Job: Nothing but the text belongs in the answer: the listing below, copied exactly, without pictures.

Source information:
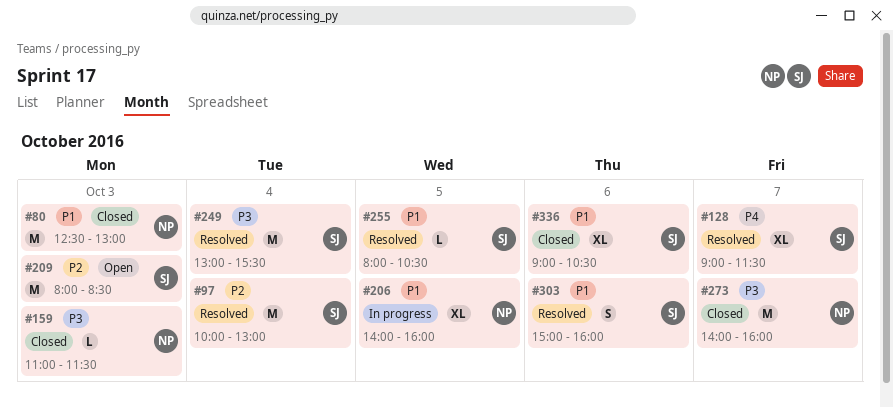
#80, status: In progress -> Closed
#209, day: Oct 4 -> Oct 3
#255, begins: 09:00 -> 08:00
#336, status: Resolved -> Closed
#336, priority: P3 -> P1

Answer for the task:
#80, status: In progress -> Closed
#209, day: Oct 4 -> Oct 3
#255, begins: 09:00 -> 08:00
#336, status: Resolved -> Closed
#336, priority: P3 -> P1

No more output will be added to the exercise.